So when the Drill Doctor arrived, I thought to myself, “Wow, I can finally turn that rusty collection of old drill bits into a shiny new set that will justify my foolish decision to buy a large box of rusty bits.” I thought I would just plug my drill bits into the Drill Doctor like an electric pencil sharpener and have practically new bits when they came out.
So I opened the box. There was the machine – in this case, the 250 Handyman – and a drill chuck and a video. Oh no, I thought, this must be complicated if you need a video to learn how to use it. I looked at the instructions, and I looked at the video. I had to make a choice. I went with the video.
It turns out this company understands people like me; i.e. people who won’t read instructions unless there’s no other way, including trial and error and error and error, to figure a device out. This video shows very quickly that this thing is just about the easiest device you can use this side of a hammer. The guy on the video shows you how to put the dull bit into the chuck, align it in the chuck so you end up actually sharpening the edge you want to sharpen, and plug the chuck into the grinding hole so the bit gets sharpened. All told, one drill bit takes about 90 seconds to align and sharpen.
But when I pulled the bit out, it was still rusty. Only the tip of the drill bit had been ground to a very sharp edge. The rest of the bit was unchanged.
I’m With Stupid
I told editor Rob Johnstone about this result the next day and wondered if I had done something wrong. He’s a forgiving sort, so he didn’t put his “I’m with Stupid” T-shirt on right away. He explained, very slowly, that the only really operative part of the drill bit was the tip, the part I had successfully sharpened, and that the rest of the bit just carried the sawdust away from the hole.
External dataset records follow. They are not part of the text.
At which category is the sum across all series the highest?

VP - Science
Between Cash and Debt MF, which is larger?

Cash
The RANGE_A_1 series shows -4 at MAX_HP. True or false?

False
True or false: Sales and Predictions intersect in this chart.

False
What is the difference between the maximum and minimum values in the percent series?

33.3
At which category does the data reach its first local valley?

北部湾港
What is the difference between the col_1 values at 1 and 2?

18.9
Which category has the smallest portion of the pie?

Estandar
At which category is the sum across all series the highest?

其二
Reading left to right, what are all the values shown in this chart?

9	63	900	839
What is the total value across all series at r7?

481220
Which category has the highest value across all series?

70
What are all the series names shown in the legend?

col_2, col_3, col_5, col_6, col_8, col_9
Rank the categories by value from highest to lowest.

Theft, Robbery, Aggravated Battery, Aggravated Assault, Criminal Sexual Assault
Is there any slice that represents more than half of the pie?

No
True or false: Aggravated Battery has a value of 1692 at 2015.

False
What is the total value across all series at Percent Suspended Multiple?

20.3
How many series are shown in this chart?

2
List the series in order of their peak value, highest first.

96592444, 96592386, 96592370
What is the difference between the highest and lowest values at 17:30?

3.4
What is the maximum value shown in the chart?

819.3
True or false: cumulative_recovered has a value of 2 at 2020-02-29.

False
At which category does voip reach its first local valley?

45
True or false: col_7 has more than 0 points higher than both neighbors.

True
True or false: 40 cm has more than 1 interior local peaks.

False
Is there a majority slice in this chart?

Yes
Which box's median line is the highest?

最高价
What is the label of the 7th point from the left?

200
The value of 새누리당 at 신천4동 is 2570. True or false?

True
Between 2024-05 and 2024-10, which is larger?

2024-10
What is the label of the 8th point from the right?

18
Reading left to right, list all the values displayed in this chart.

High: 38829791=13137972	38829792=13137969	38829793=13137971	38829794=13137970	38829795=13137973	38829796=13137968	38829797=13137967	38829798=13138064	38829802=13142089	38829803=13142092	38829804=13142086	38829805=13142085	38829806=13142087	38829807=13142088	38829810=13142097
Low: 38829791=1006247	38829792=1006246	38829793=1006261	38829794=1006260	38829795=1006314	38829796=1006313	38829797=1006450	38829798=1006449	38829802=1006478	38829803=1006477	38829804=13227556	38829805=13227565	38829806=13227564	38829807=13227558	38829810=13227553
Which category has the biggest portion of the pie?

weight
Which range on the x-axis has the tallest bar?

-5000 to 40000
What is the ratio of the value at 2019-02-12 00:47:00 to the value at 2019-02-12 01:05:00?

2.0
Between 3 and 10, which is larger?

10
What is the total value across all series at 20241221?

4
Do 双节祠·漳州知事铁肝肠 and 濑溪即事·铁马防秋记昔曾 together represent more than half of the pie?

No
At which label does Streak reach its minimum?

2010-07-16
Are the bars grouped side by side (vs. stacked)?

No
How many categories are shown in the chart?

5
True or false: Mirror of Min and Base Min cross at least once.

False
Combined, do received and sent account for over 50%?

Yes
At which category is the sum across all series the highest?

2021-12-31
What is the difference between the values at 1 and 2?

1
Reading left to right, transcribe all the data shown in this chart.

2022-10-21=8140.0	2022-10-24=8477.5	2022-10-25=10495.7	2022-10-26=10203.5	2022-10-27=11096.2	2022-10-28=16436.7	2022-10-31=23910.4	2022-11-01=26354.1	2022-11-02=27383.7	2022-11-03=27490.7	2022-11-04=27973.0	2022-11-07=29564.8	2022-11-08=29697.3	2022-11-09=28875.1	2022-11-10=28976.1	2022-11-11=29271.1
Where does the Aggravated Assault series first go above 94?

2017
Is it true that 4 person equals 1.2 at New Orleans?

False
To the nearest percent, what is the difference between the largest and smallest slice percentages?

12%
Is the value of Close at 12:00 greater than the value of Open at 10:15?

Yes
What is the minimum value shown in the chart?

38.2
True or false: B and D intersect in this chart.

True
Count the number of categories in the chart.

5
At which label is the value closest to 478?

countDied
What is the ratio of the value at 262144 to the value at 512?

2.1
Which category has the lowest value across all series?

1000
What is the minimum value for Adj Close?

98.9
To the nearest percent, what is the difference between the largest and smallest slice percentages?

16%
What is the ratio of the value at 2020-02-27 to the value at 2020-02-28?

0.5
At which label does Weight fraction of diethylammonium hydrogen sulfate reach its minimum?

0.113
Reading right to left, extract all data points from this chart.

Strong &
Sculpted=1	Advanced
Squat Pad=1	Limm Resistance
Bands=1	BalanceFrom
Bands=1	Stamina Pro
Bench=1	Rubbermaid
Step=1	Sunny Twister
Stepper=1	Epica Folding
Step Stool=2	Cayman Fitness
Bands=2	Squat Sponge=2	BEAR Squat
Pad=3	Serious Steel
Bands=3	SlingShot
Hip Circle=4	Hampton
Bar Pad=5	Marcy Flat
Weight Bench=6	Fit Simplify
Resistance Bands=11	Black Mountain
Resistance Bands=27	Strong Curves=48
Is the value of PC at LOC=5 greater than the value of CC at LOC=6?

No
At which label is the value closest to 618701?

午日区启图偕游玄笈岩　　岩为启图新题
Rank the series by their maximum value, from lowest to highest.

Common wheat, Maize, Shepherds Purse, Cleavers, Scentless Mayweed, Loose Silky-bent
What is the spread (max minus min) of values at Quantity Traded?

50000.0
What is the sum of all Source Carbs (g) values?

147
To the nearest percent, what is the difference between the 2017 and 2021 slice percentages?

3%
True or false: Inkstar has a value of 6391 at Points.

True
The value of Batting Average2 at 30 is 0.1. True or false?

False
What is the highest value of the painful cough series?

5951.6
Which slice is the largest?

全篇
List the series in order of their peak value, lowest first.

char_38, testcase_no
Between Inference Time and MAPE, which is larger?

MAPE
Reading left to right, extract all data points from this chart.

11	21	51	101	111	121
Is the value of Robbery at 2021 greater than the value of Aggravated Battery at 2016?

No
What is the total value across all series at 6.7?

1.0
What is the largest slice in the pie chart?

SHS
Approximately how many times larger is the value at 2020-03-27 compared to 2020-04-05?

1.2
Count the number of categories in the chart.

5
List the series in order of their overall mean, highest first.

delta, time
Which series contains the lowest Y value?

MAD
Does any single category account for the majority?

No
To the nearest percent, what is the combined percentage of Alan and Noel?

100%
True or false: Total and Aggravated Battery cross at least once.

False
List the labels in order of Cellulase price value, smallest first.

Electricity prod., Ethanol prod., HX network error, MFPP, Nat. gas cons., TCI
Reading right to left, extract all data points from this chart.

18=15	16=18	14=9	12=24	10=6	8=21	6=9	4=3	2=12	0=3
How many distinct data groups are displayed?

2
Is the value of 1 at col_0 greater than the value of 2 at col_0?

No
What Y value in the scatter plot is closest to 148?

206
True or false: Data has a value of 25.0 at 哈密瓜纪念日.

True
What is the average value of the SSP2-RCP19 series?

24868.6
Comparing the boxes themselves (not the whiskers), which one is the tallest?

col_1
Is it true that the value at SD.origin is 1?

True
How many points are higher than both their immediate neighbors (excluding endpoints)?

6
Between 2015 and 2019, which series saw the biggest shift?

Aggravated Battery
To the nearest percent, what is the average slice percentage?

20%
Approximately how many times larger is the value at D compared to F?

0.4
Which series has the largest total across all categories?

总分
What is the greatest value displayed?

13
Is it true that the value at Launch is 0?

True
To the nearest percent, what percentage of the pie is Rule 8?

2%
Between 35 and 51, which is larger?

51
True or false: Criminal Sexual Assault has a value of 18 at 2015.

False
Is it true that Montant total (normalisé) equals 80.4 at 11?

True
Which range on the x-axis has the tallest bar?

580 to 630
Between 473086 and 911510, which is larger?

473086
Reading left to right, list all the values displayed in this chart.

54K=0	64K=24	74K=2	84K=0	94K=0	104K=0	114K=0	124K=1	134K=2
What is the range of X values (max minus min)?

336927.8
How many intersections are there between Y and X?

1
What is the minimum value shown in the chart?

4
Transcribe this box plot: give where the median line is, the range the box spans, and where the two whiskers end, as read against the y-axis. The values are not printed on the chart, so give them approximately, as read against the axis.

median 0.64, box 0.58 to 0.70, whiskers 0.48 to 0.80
So I went home and tried out the bits I had sharpened. He was right. These things would go through anything, rust or no rust. I even found some carbide bits in the box and, because the sharpening wheel in the Drill Doctor is diamond, I put a great edge on those too. I even plugged an old masonry bit into the thing and sharpened it as well.
I also had the opportunity to try the more advanced Drill Doctor, the 750 Professional, but my vast ignorance about the nature of drill bits prevented me from attempting to use it. According to the literature, the more advanced units, the Professional and the 500 Tradesman, will handle larger bits and split point bits.
You might want to visit the company’s web site because it looks like it’s sponsoring a program where you can rent the 750 Professional for a day. If there’s any doubt in your mind, I would advise taking the Drill Doctor out for a quick test drive.